Emotionally waiting so long did not help at all, on the other hand. Waiting did not have the emotional benefit I had hoped. I was just as much a wreck at 15 months as I would have been at 6 months.
I honestly think waiting postponed some aspects of my recovery, in part because I thought having another baby would make me and my family happier, and I was just waiting for that to happen to feel better. If I had gotten pg sooner, I would not have lived so long with this expectation.

I wish providers would not so much emphasize that you will feel better in the long run the longer you wait. Really does vary individually, and they really don't know. My advice would be if you have the physical OK to go ahead, and you don't WANT to wait, don't listen to people that suggest you should. But if there is a real physical reason to wait, listen to your doctor! Also keep in mind that if you had brought home a living child, your doctor might think it wise to space your pgs, and the same science would hold true if your baby dies.
January 20, 2009 | Unregistered Commentersarai
My daughter was born by caesarian at full term. We were told to wait 3-4 months. The 3 months were almost up when I was diagnosed with cervical cancer and had to have surgery to remove my cervix (they used the same incision as my caesarian scar).

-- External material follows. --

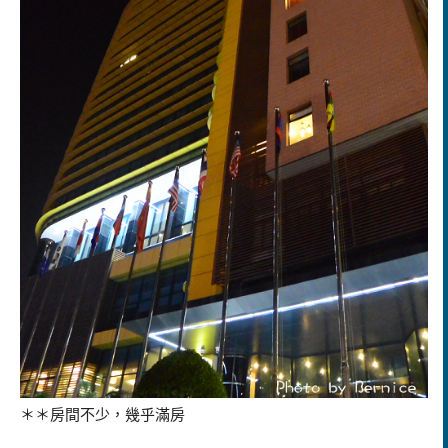
＊＊房間不少，幾乎滿房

Now it's been almost 7 months, and we're about to start with IUI as the loss of my cervix will make it difficult for us to conceive on our own.

January 31, 2009 | Unregistered CommenterLacri
After the miscarriage (first child) , I probably conceived on my first regular cycle about 3 months out because honestly, we were using condoms with spermicide but probably not effectively because neither of us had a clue how to use the stupid things and the OB/GYN I had seen wouldn't prescribe anything for me.

Caesarean after that, I remember them saying something about a year before trying to conceive and me basically laughing at them and saying I didn't need to worry because birth control wasn't even needed while someone was nursing this much, I think Aeryn was conceived about the time we were looking at going on something stronger than the mini-pill plus nursing, when my son weaned fully.

Now, the 18 months, 12 on depo & 6 on something non-hormonal. But I'm still not feeling the urge to have another child. It would be nice to have children, multiple, in the house, but I'm just not sure I can be the one that carries them. Emotionally it's a lot more complex than physically, although the physical problems that are beginning to show up now may play a role in a later decision.